Но Энрико Маринотти въ отвѣтъ только бормоталъ:
— У меня болитъ голова. Не могу говорить…
Среди присяжныхъ было теченіе — направить дѣло къ дослѣдованію. По ихъ мнѣнію, Энрико Маринотти, застрѣлившій жену и ея брата, выказывалъ признаки ненормальности. Но верхъ одержало другое теченіе. Присяжные согласились съ доводами защитника, доказывавшаго съ фактами въ рукахъ, что все происшествіе — роковая случайность. Братъ Томмазины Савэлли, синьоръ Паоло Савэлли, въ ранней молодости запутался, произвелъ растрату, бѣжалъ въ Америку. Томмазина, стыдясь позора брата, не сказала мужу ни слова о его существованіи. Это — ея несомнѣнная вина. Изъ этого и родилась кровавая драма…

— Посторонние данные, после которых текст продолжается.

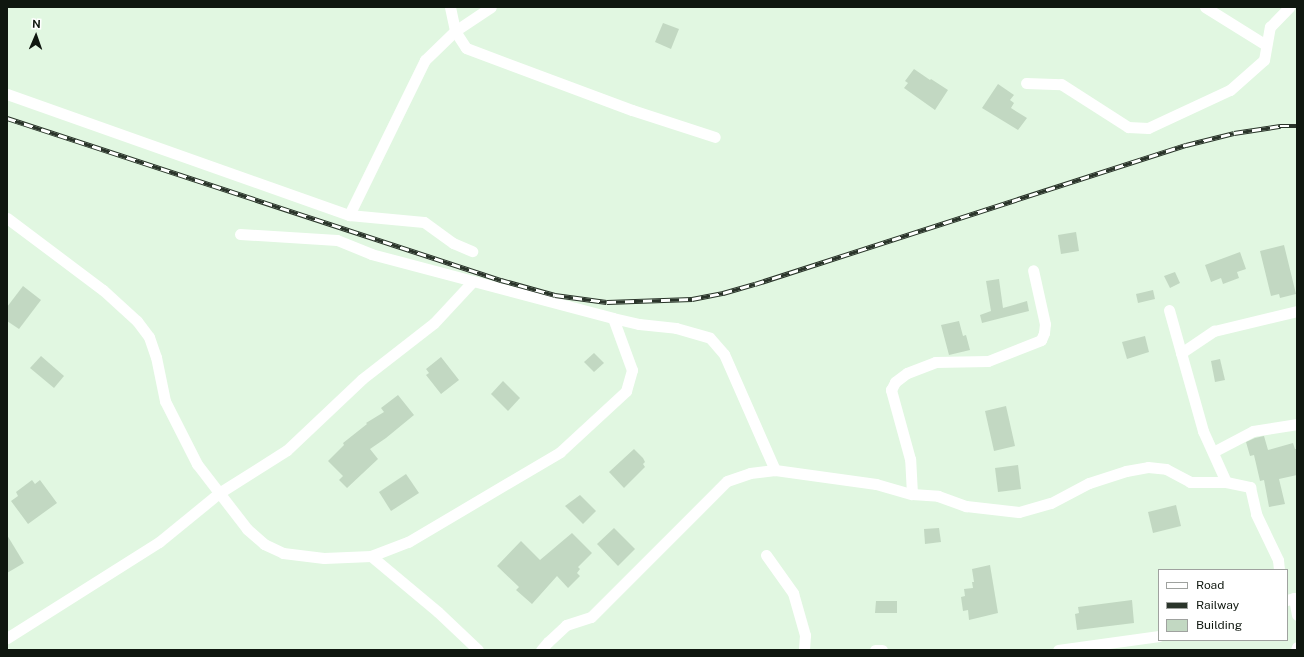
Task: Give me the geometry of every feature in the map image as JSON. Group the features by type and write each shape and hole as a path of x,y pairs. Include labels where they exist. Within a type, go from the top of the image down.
{"street":[{"path":"450,7 455,31 466,48 632,110 715,137"},
{"path":"349,215 425,60 455,31 491,7"},
{"path":"1204,7 1266,45"},
{"path":"1026,83 1061,84 1128,128 1148,128 1230,90 1264,60 1270,27 1289,7"},
{"path":"7,94 349,215 424,222 452,244 472,251"},
{"path":"7,218 103,290 137,321 149,337 156,357 165,401 197,464 248,529 264,544 283,553 324,558 371,556 408,542 560,452 626,391 632,370 613,318"},
{"path":"240,234 337,240 371,254 613,318 639,324 676,328 710,338 724,354 775,470"},
{"path":"912,494 910,459 891,390 895,382 907,373 935,362 988,361 1040,340 1044,333 1045,324 1034,270"},
{"path":"7,638 159,542 219,493 287,450 362,379 434,323 473,281"},
{"path":"1169,310 1203,431 1226,482"},
{"path":"1181,353 1214,331 1297,311"},
{"path":"1213,452 1253,431 1297,424"},
{"path":"541,650 566,625 591,617 727,481 750,472 775,470 876,484 912,494 938,496 966,506 1019,512 1051,503 1089,483 1126,471 1148,467 1166,469 1190,482 1226,482 1250,487 1256,514 1278,560 1279,569"},
{"path":"766,555 793,593 805,635 804,650"},
{"path":"371,556 438,612 478,650"},
{"path":"1291,599 1297,614"},
{"path":"1058,650 1158,636"},
{"path":"875,650 882,650"}],"building":[{"path":"663,23 679,29 671,49 655,42"},
{"path":"914,69 948,90 935,110 904,88 908,83 905,81"},
{"path":"998,84 1014,95 1010,100 1014,103 1011,108 1027,118 1018,130 982,108"},
{"path":"1076,232 1079,251 1061,254 1058,235"},
{"path":"1284,245 1296,294 1280,298 1279,294 1271,296 1260,251"},
{"path":"1240,252 1246,269 1237,272 1239,278 1223,284 1221,278 1211,282 1205,265"},
{"path":"1175,272 1180,283 1170,288 1164,276"},
{"path":"999,279 1003,308 1027,301 1029,311 982,323 980,315 991,311 986,281"},
{"path":"23,286 41,300 19,329 7,321 7,307"},
{"path":"1153,290 1155,299 1138,303 1136,294"},
{"path":"959,321 963,336 966,335 970,350 949,355 941,325"},
{"path":"1145,336 1149,352 1127,359 1122,342"},
{"path":"594,353 604,363 594,372 584,362"},
{"path":"41,356 64,376 54,388 30,368"},
{"path":"441,357 459,380 441,394 426,375 429,373 426,369"},
{"path":"1220,359 1225,380 1215,382 1211,361"},
{"path":"503,381 520,398 508,411 491,394"},
{"path":"398,395 414,415 370,449 378,459 347,488 339,480 343,476 328,461 344,445 343,443 367,424 366,423 384,412 381,408"},
{"path":"1006,406 1015,446 994,451 985,411"},
{"path":"1264,436 1268,450 1293,443 1295,449 1297,449 1297,475 1279,479 1285,504 1269,507 1264,480 1260,481 1254,455 1250,456 1246,442"},
{"path":"634,449 643,458 645,462 643,464 645,467 624,488 609,472"},
{"path":"1018,465 1021,489 998,492 995,468"},
{"path":"406,474 419,493 391,511 379,492"},
{"path":"32,480 35,484 40,480 57,503 28,524 11,501 18,496 16,492"},
{"path":"580,495 596,511 583,524 565,506"},
{"path":"1176,505 1181,526 1153,533 1148,512"},
{"path":"614,528 635,549 618,566 597,544"},
{"path":"939,528 941,542 925,544 924,529"},
{"path":"572,533 592,553 578,567 580,569 577,573 580,576 568,588 557,576 532,604 516,590 519,587 497,566 521,541 540,560"},
{"path":"7,535 24,563 7,573"},
{"path":"990,565 998,613 969,620 968,610 963,611 961,597 965,596 964,589 973,588 972,582 974,582 972,569"},
{"path":"1132,600 1134,623 1077,630 1075,614 1079,613 1078,607"},
{"path":"876,601 897,601 897,613 875,613"}],"railway":[{"path":"7,118 501,280 555,295 607,302 692,299 723,293 1186,145 1234,133 1280,126 1297,126"}]}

Истосковавшійся, отверженный Паоло Савэлли, вернулся на родину, но не посмѣлъ явиться открыто къ сестрѣ, не зная, какъ къ нему отнесется мужъ Томмазины и весь родъ Маринотти. Томмазина любила брата, не могла не видѣться съ нимъ. Понадобились тайныя свиданія, неизбѣжно въ глазахъ постороннихъ имѣвшія подозрительный характеръ. Члены рода Маринотти, сотнею глазъ слѣдившіе за каждымъ шагомъ ненавистной имъ «женщины съ проѣзжей дороги», — узнали о таинственныхъ свиданіяхъ Томмазины съ «Одинокимъ» и о завязавшейся между ними перепискѣ, и…
И, конечно, — донесли мужу, думая, что такимъ образомъ оберегаютъ честь рода, и, вотъ…
Присяжные вынесли Марикотти оправдательный приговоръ. Шатаясь, съ мутнымъ (взоромъ, вышелъ онъ изъ зала суда. Черезъ нѣсколько дней въ римскихъ газетахъ появилась замѣтка объ арестѣ у воротъ Ватикана неизвѣстнаго, который ночью ломился въ Ватиканъ, требуя немедленнаго свиданія съ его святѣйшествомъ папою Піемъ X.
— Я открылъ способъ воскрешать людей! — заявлялъ неизвѣстный. — Вы должны же понимать, какъ важно такое изобрѣтеніе! Напримѣръ, — я по ошибкѣ убилъ мою жену, Томмазину Савэлли, и ея родного брата, думая, что Томмазнна и Паоло обманываютъ меня. Теперь — я могу ихъ воскресить. Требуется только разрѣшеніе и благословеніе его святѣйшества…
Арестованный буйствовалъ. Пришлось связать его и отправить въ домъ умалишенныхъ.
Сидя тамъ, Энрико Маринотти неизмѣнно каждое утро спрашиваетъ у навѣщающаго его врача:
— Что мнѣ пишутъ въ анонимныхъ письмахъ мои родственники.